Let us find the intersection of the line (sec θ − tan θ) x + (sec θ + tan θ) y = 2 and the coordinate axis.

For x-axis:

y = 0, \[x = \frac{2}{sec\theta - tan\theta}\]

For y-axis:

x = 0,

\[y = \frac{2}{sec\theta + tan\theta}\]

Thus, the coordinates of the triangle formed by the coordinate axis and the line (sec θ − tan θ) *x* + (sec θ + tan θ) *y* = 2 are (0, 0), \[\left( \frac{2}{sec\theta - tan\theta}, 0 \right)\] and \[\left( 0, \frac{2}{sec\theta + tan\theta} \right)\].

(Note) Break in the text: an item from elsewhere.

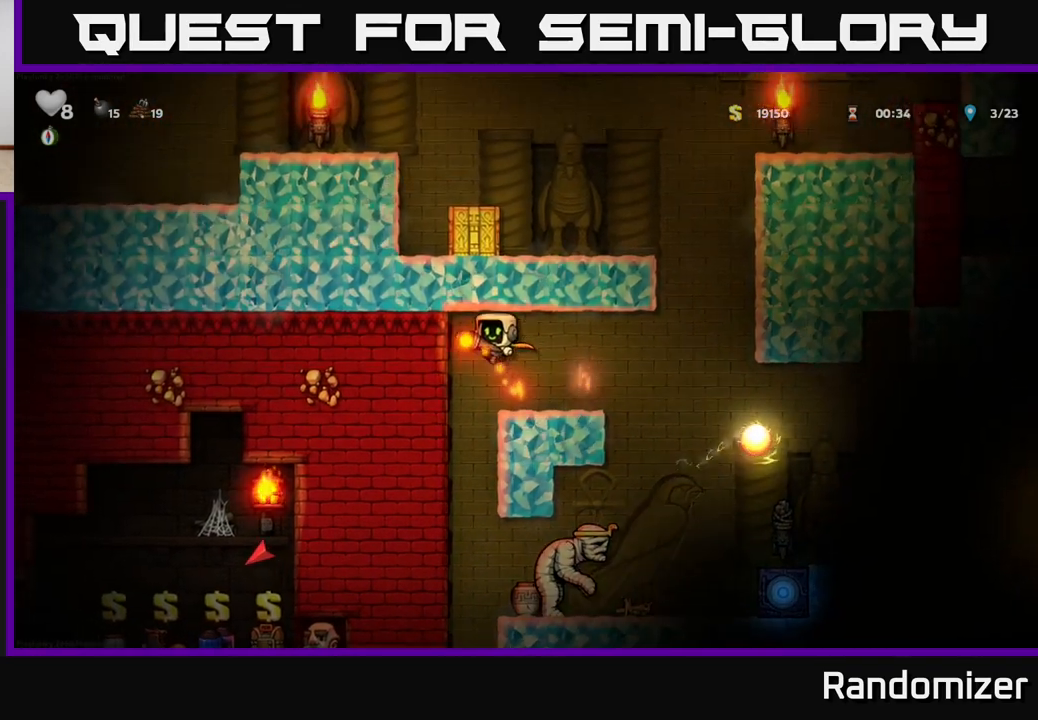
{"buttons": ["A"], "left_stick": "right", "right_stick": "center", "events": [[17, "left_stick", "center"], [67, "left_stick", "right"], [350, "left_stick", "center"], [483, "left_stick", "right"], [500, "A", "down"]]}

Let A be the area of the required triangle..

\[\therefore A = \frac{1}{2}\begin{vmatrix}0 & 0 & 1 \\ \frac{2}{\sec\theta - tan\theta} & 0 & 1 \\ 0 & \frac{2}{\sec\theta + tan\theta} & 1\end{vmatrix}\]

\[ \Rightarrow A = \frac{1}{2} \times \frac{2}{\sec\theta - tan\theta} \times \frac{2}{\sec\theta + tan\theta}\]

\[ \Rightarrow A = \frac{2}{\left( \sec\theta - tan\theta \right)\left( \sec\theta + tan\theta \right)} = \frac{2}{\left( \sec^2 \theta - \tan^2 \theta \right)} = 2\]

Hence, the area of the triangle is 2 square units.